Midnight-Rose-70B-v2.0.3 is a 69 billion parameter language model developed by sophosympatheia, featuring a 32768 token context length. This model is the result of a sophisticated merging process involving several base models, including Llama-2-70b, WizardLM-70B-V1.0, tulu-2-dpo-70b, and dolphin-2.2-70b, utilizing DARE TIES and SLERP merge methods.
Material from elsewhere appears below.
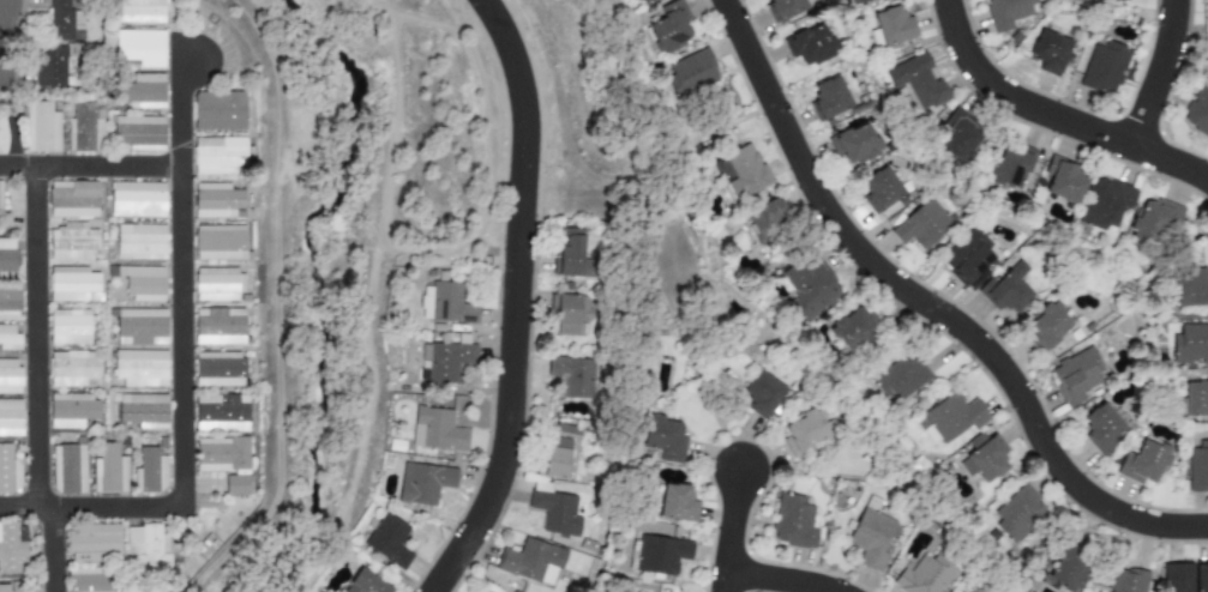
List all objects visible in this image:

Key Capabilities and Characteristics

  • Optimized for Creative Tasks: Specifically designed for roleplaying and storytelling, excelling in generating engaging and coherent narratives.
  • Uncensored Output: Provides uncensored responses, offering flexibility for various creative applications.
  • Complex Merging Architecture: Benefits from the strengths of its constituent models, inheriting both "spiciness" and "smarts" through its multi-stage merge process.
  • Competitive General Intelligence: An IQ3_XXS quantized version of this model has shown high scores on EQBench, indicating strong general reasoning capabilities.
  • Sampler and Prompting Flexibility: The model is highly responsive to various sampling parameters (e.g., Quadratic Sampling, Min-P) and prompting techniques, allowing users to fine-tune its behavior for specific needs.
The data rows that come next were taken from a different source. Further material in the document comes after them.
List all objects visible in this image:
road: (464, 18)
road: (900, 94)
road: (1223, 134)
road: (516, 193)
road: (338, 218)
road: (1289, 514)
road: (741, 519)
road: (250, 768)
Performance and Benchmarks

Evaluations on the Open LLM Leaderboard show an average score of 67.11, with notable results in:

  • AI2 Reasoning Challenge (25-Shot): 70.65
  • HellaSwag (10-Shot): 87.50
  • MMLU (5-Shot): 69.64
  • TruthfulQA (0-shot): 65.27
  • Winogrande (5-shot): 81.22

Ideal Use Cases

  • Roleplaying: Excellent for interactive roleplaying scenarios, generating character dialogue and actions.
  • Storytelling: Suitable for creative writing, generating narrative content, and expanding story arcs.
  • Content Generation: Can be adapted for various content generation tasks where creative and uncensored output is desired.